From the records below, set down exactly the lines starting with the line that contains "Page size: 1754x1241." and going on through the line that contains "table_cell [1051, 145, 1606, 297]". Nothing else is wanted.

== == ==

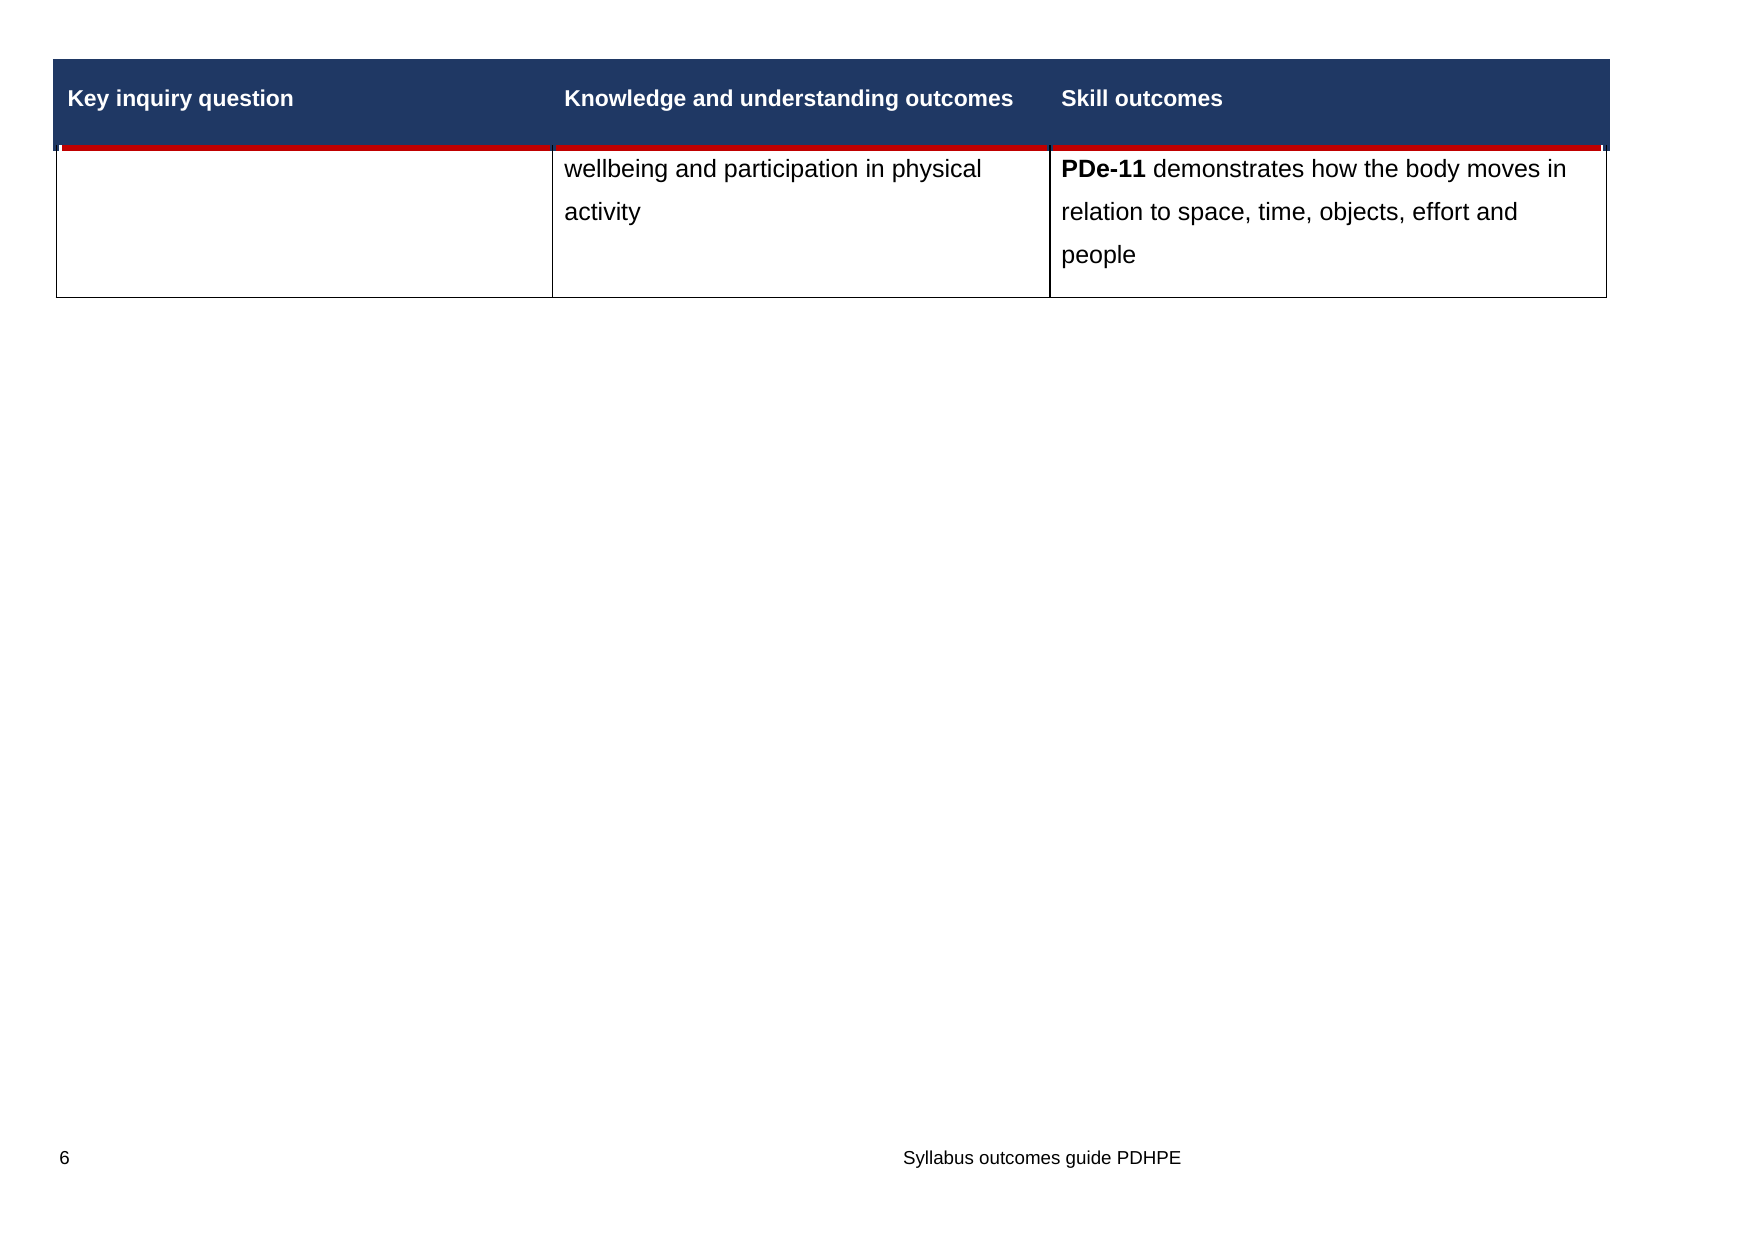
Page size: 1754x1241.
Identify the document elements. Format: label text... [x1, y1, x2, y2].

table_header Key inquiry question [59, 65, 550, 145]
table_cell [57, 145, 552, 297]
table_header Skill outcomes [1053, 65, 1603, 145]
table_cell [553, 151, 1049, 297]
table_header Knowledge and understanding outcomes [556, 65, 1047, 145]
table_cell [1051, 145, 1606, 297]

== == ==

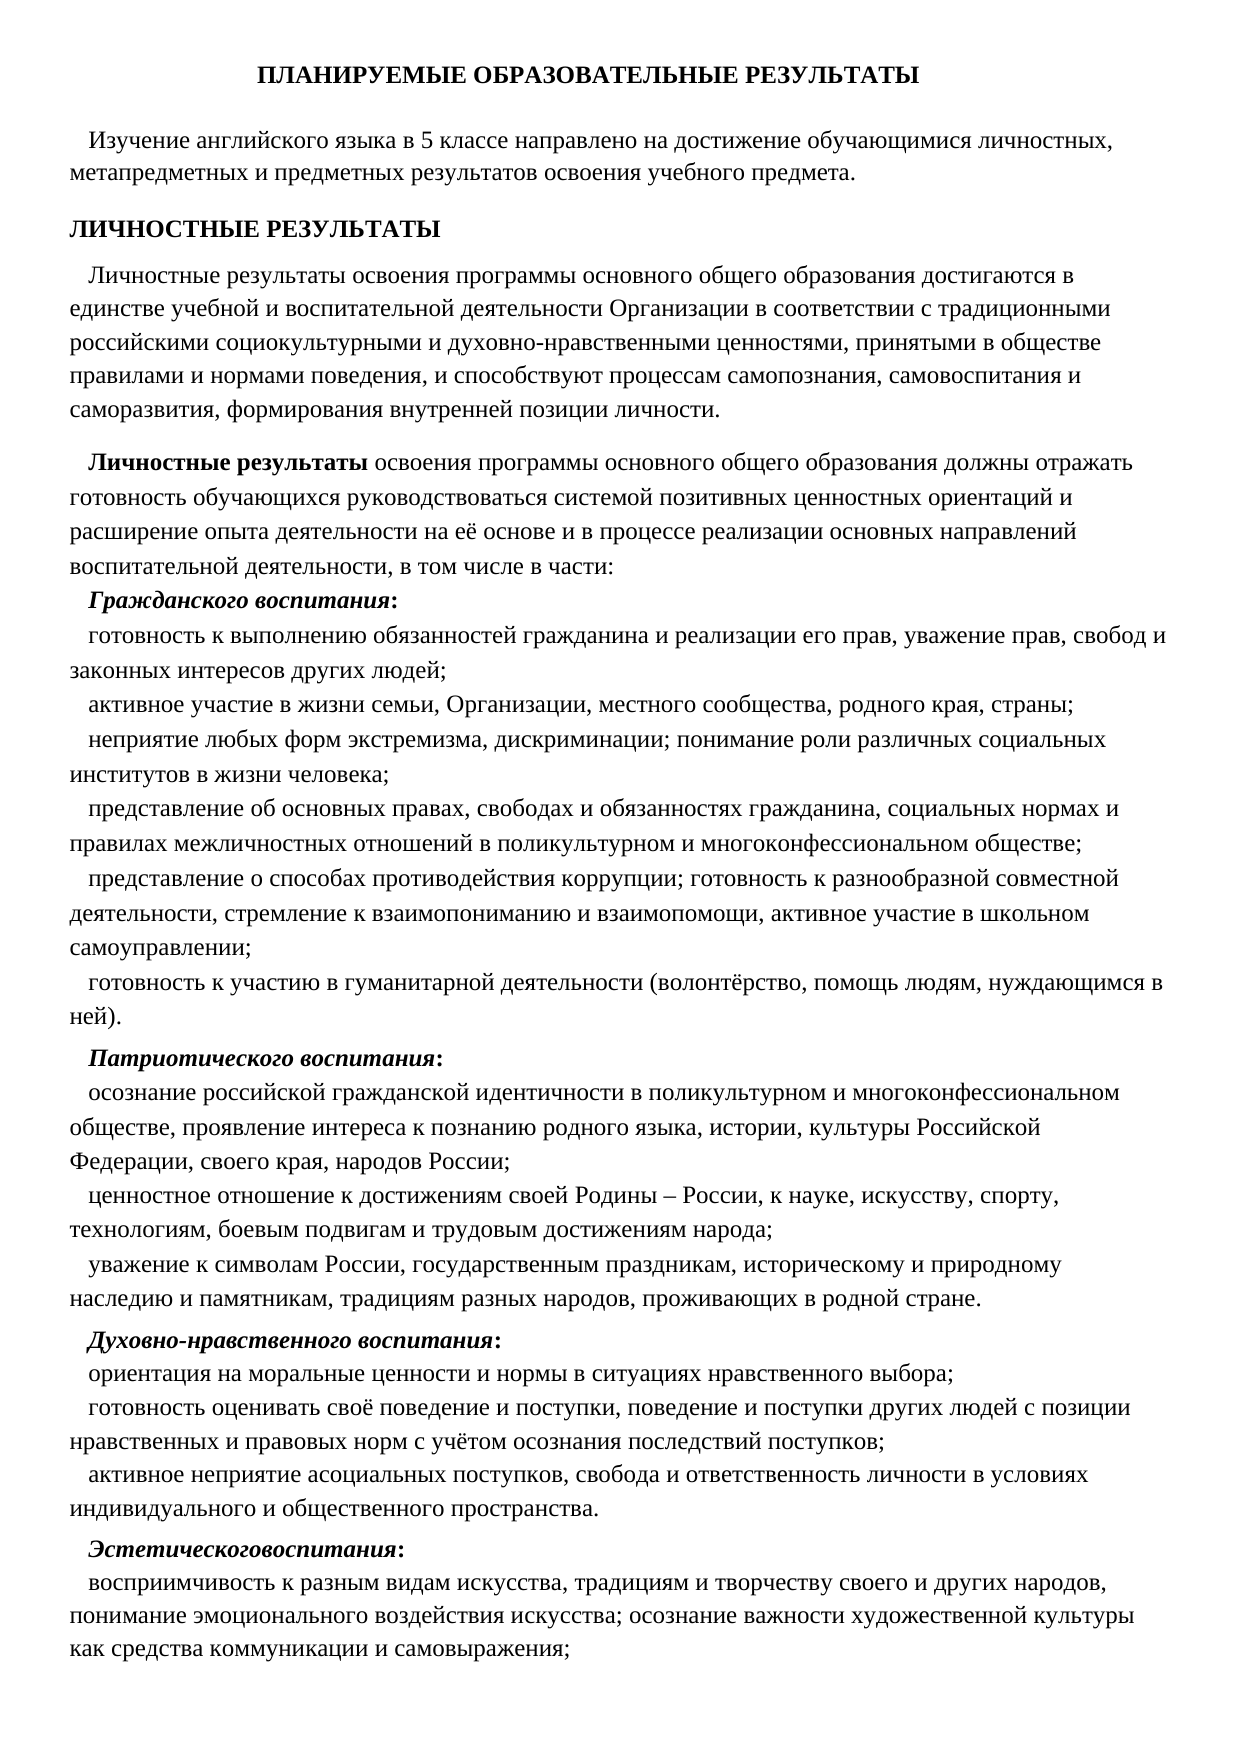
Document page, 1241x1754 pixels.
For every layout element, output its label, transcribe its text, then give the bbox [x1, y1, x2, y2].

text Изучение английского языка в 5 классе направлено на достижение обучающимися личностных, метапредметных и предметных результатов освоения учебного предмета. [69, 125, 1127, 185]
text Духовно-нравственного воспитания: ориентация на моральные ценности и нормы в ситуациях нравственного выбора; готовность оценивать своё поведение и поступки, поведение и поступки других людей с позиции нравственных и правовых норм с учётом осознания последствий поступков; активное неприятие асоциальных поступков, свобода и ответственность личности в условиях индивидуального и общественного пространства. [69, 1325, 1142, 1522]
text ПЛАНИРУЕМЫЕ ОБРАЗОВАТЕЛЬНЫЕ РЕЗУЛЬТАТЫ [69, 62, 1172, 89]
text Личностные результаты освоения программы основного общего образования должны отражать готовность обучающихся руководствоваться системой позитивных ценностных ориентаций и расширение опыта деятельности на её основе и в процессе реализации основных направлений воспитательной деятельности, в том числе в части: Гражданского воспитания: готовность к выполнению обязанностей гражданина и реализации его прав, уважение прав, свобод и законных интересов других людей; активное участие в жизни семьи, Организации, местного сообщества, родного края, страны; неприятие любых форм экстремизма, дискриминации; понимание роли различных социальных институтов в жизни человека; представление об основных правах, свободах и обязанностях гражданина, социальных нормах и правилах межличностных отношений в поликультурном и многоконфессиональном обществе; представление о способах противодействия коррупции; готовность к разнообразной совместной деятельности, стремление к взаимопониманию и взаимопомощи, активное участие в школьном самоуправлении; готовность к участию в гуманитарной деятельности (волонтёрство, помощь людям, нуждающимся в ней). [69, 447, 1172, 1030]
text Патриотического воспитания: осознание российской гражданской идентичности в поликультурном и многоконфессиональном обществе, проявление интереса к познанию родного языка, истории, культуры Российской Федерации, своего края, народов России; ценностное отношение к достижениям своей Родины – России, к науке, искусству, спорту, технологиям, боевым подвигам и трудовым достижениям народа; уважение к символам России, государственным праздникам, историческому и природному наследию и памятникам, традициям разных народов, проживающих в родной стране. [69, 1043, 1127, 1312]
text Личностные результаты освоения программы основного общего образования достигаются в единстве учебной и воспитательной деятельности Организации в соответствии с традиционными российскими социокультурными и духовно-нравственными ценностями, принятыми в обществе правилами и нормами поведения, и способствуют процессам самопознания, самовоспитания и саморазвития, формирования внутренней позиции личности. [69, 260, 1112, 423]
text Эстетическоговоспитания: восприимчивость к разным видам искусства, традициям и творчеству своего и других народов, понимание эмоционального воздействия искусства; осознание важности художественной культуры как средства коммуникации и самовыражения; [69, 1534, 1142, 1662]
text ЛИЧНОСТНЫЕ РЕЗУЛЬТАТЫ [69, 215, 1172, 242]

== == ==

## WRITTEN SOLUTION
Page size: 1754x1241.
Identify the document elements. Format: label text... [x1, y1, x2, y2].

table_header Key inquiry question [59, 65, 550, 145]
table_cell [57, 145, 552, 297]
table_header Skill outcomes [1053, 65, 1603, 145]
table_cell [553, 151, 1049, 297]
table_header Knowledge and understanding outcomes [556, 65, 1047, 145]
table_cell [1051, 145, 1606, 297]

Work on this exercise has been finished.